In your transcription, keep every record exact and leave out the pictures.

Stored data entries
'''

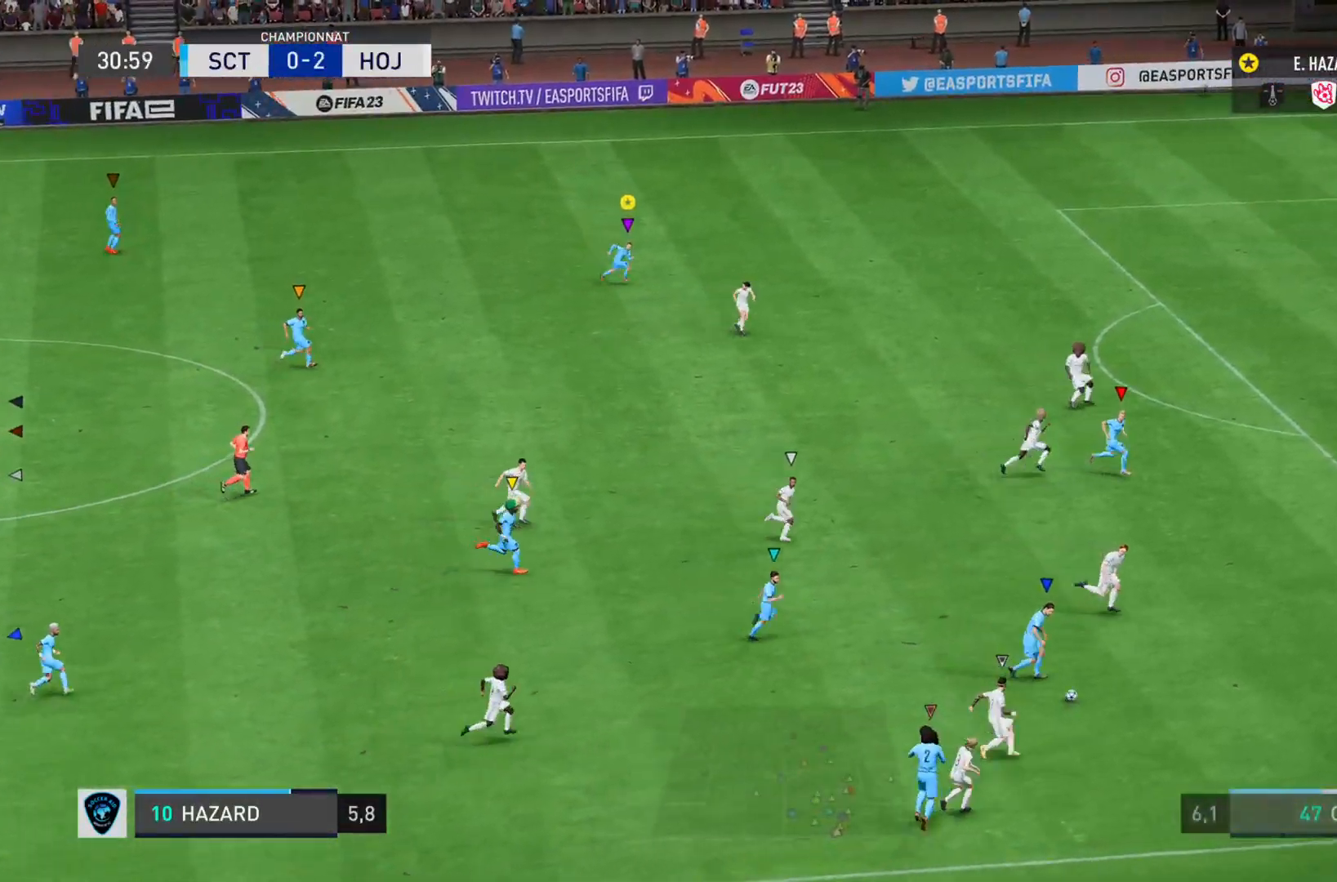
{"buttons": ["L1"], "left_stick": "right", "right_stick": "center", "events": []}
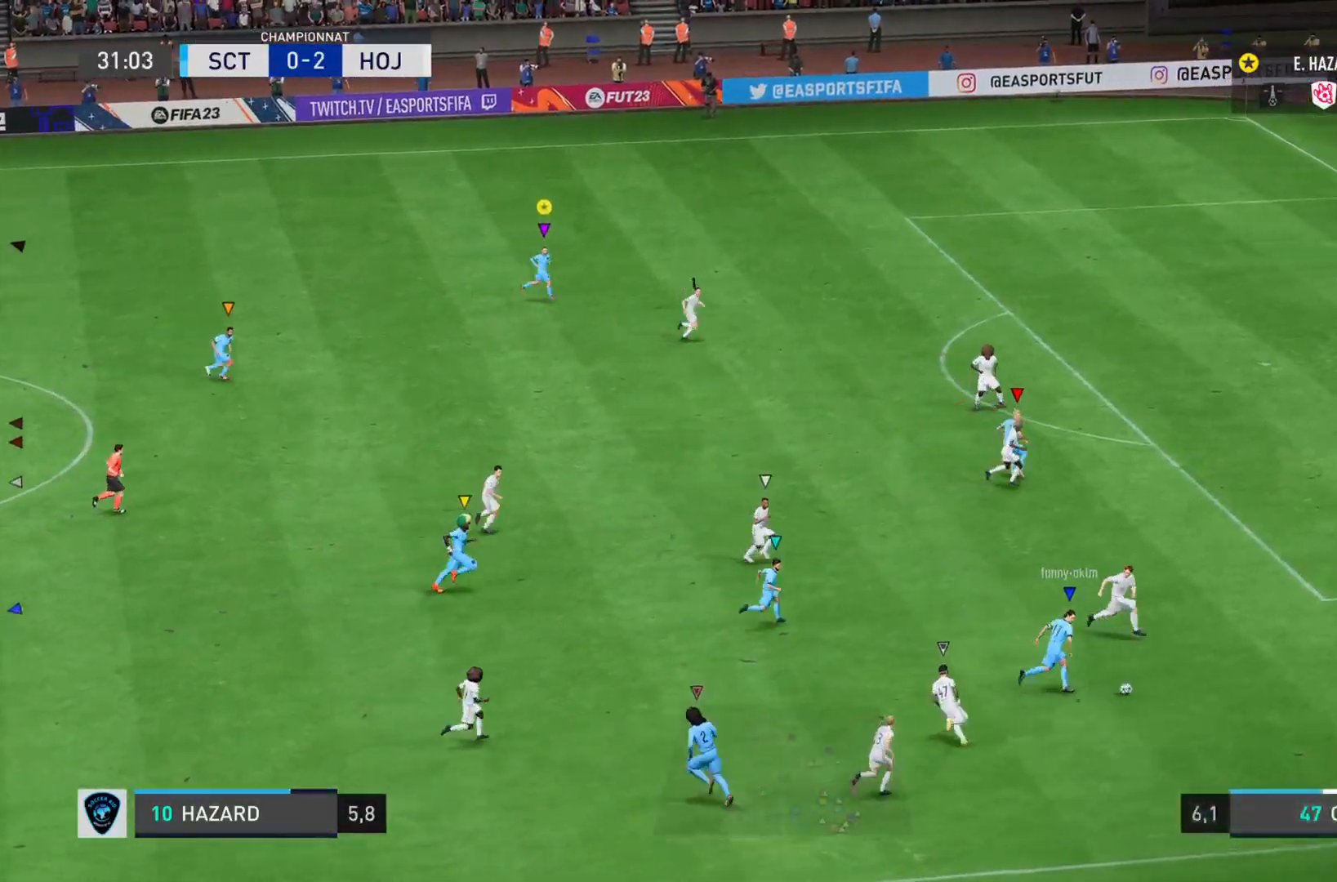
{"buttons": ["L1"], "left_stick": "right", "right_stick": "center", "events": []}
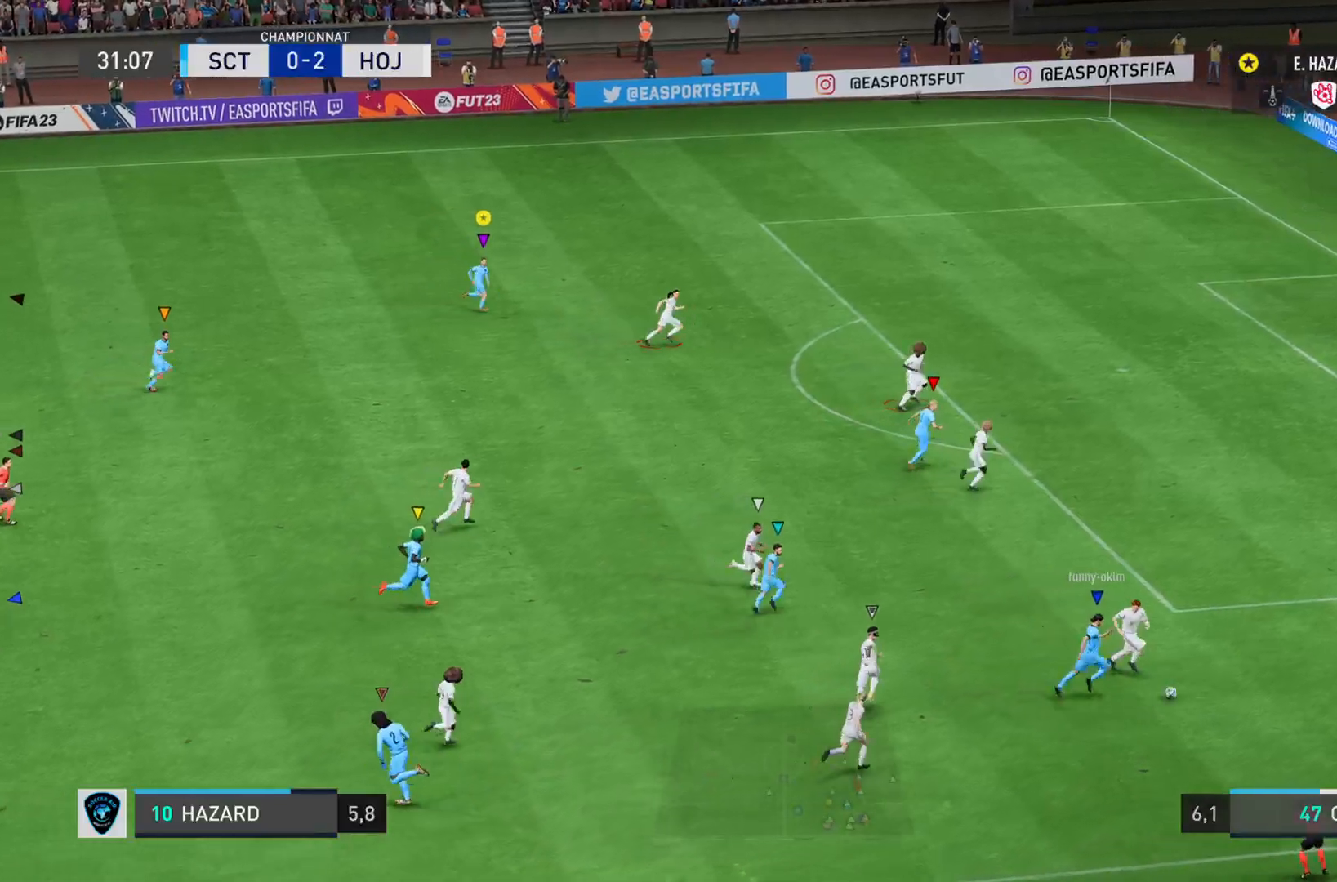
{"buttons": ["L1"], "left_stick": "center", "right_stick": "center", "events": [[150, "left_stick", "down-right"], [450, "left_stick", "center"]]}
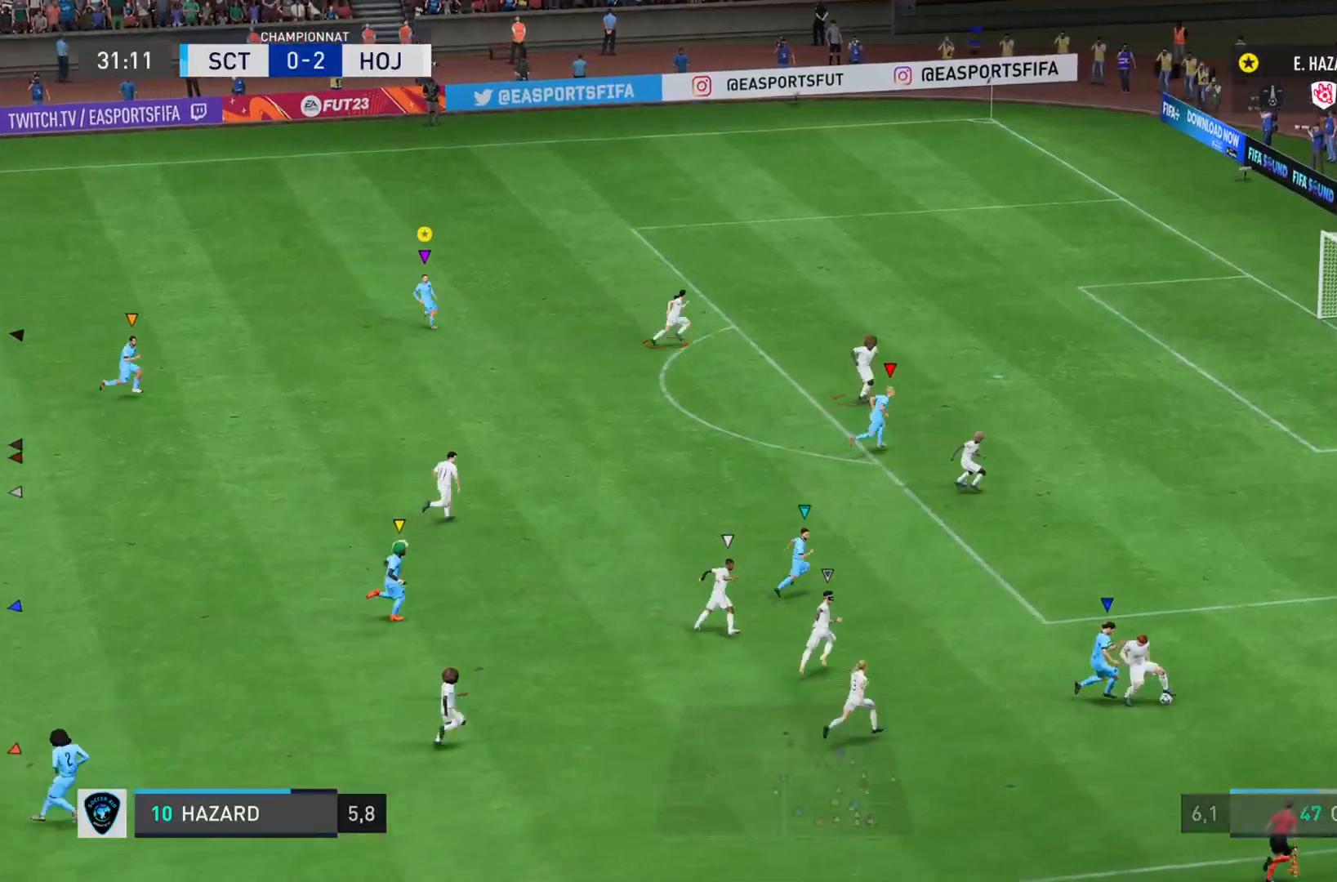
{"buttons": ["L1"], "left_stick": "center", "right_stick": "center", "events": []}
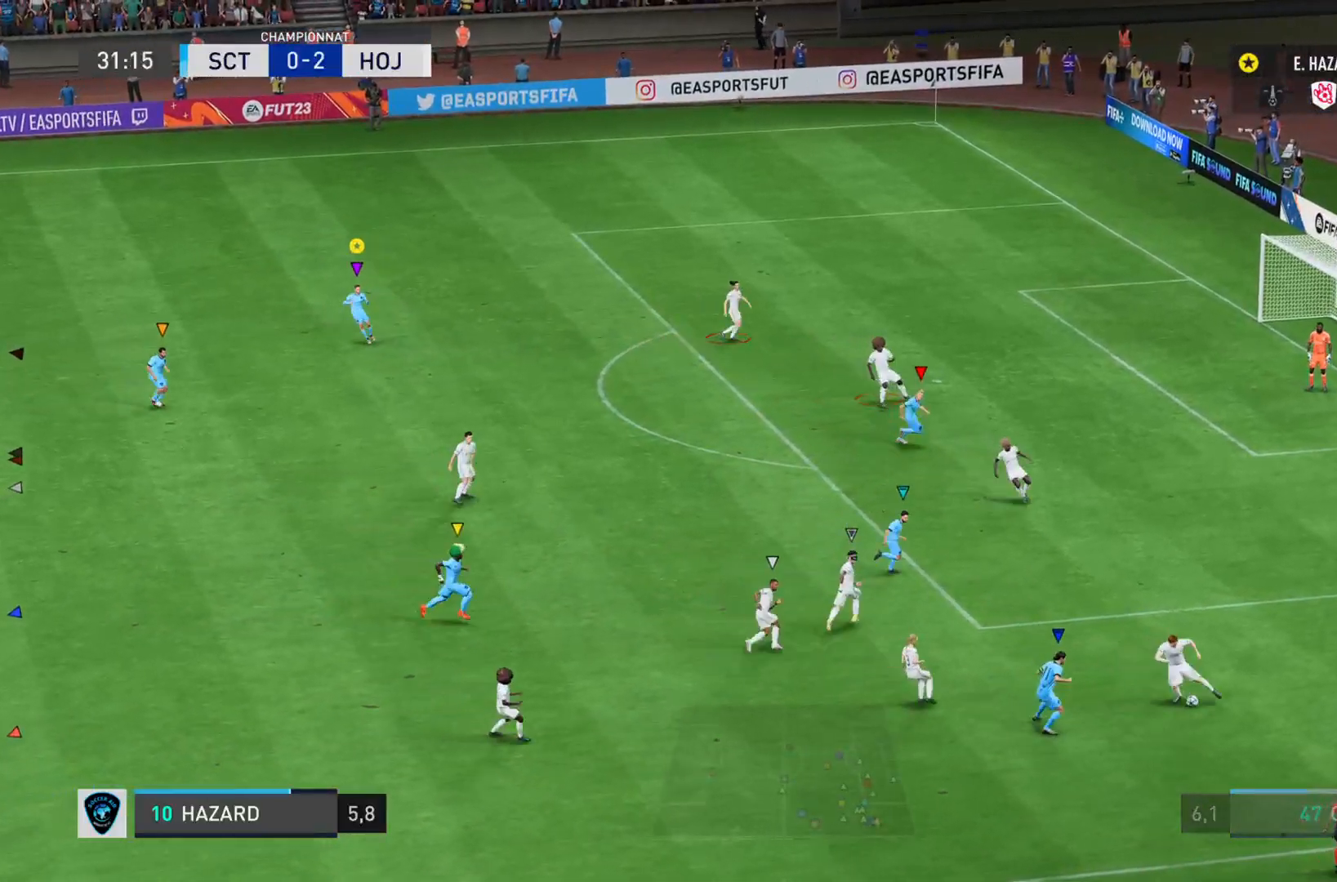
{"buttons": ["L1"], "left_stick": "center", "right_stick": "center", "events": []}
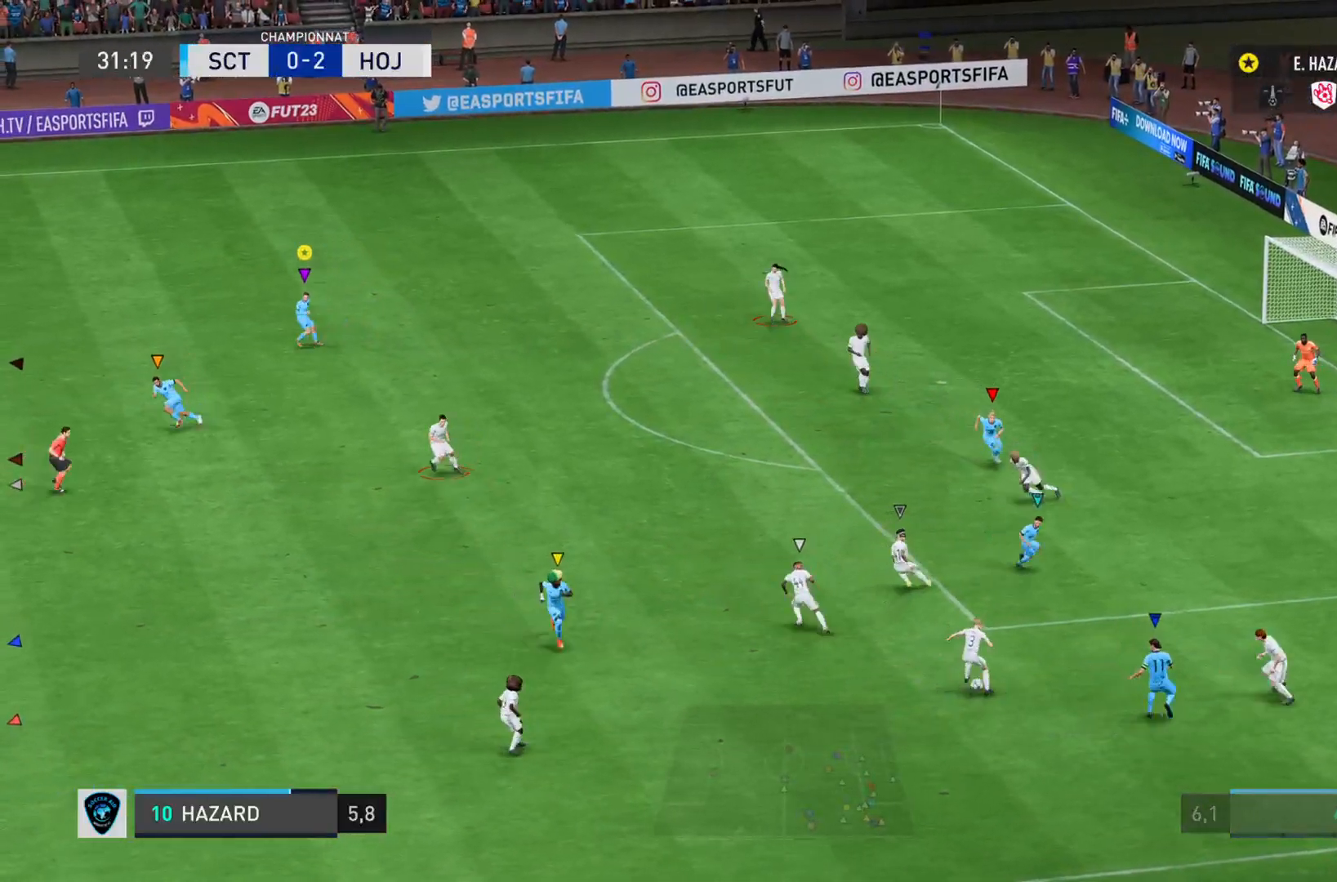
{"buttons": ["L1"], "left_stick": "center", "right_stick": "center", "events": []}
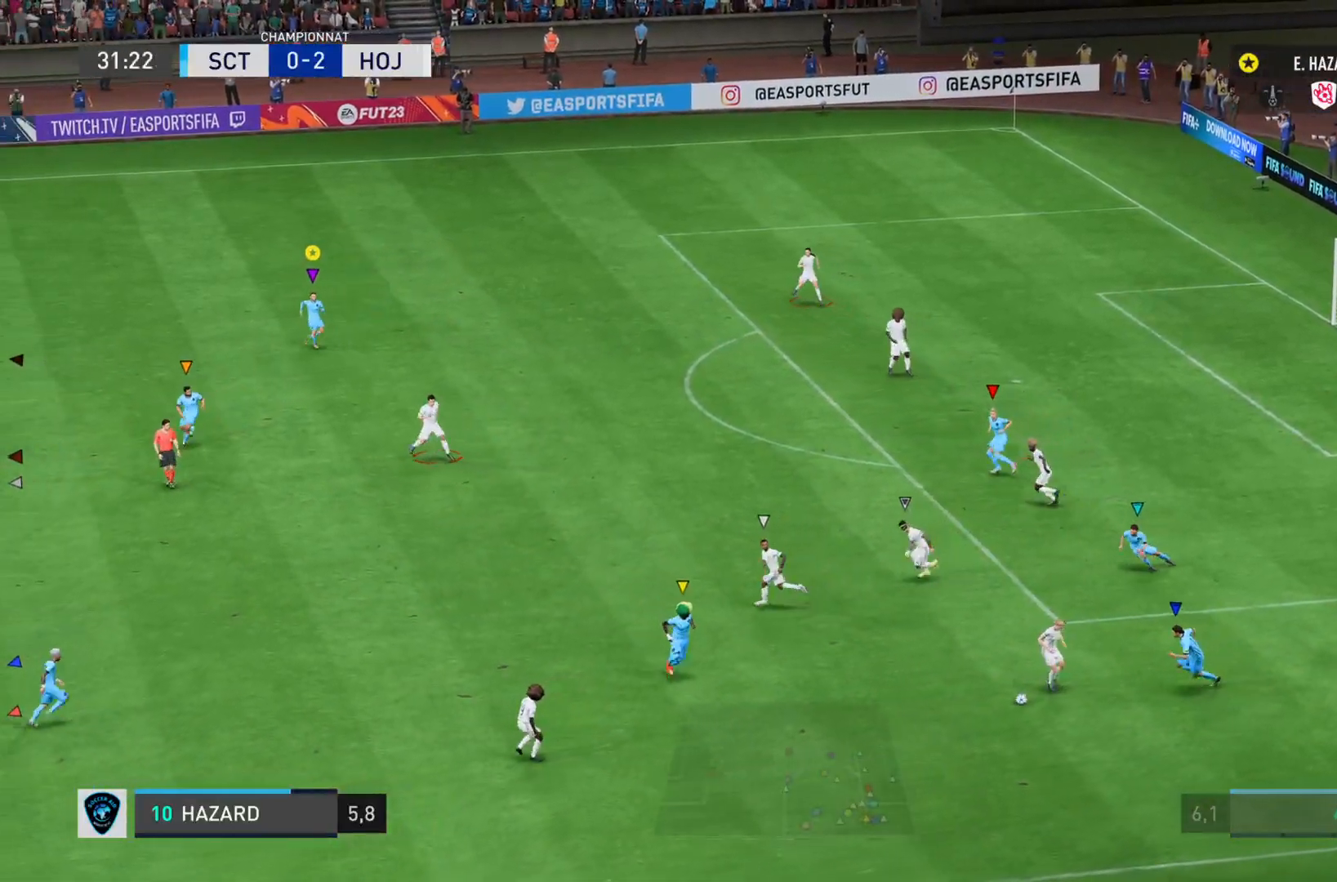
{"buttons": [], "left_stick": "down-left", "right_stick": "up-left", "events": [[16, "left_stick", "down"], [100, "L1", "up"], [100, "left_stick", "down-left"], [333, "right_stick", "up-left"]]}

'''

Your response:
{"buttons": ["L1"], "left_stick": "right", "right_stick": "center", "events": []}
{"buttons": ["L1"], "left_stick": "right", "right_stick": "center", "events": []}
{"buttons": ["L1"], "left_stick": "center", "right_stick": "center", "events": [[150, "left_stick", "down-right"], [450, "left_stick", "center"]]}
{"buttons": ["L1"], "left_stick": "center", "right_stick": "center", "events": []}
{"buttons": ["L1"], "left_stick": "center", "right_stick": "center", "events": []}
{"buttons": ["L1"], "left_stick": "center", "right_stick": "center", "events": []}
{"buttons": [], "left_stick": "down-left", "right_stick": "up-left", "events": [[16, "left_stick", "down"], [100, "L1", "up"], [100, "left_stick", "down-left"], [333, "right_stick", "up-left"]]}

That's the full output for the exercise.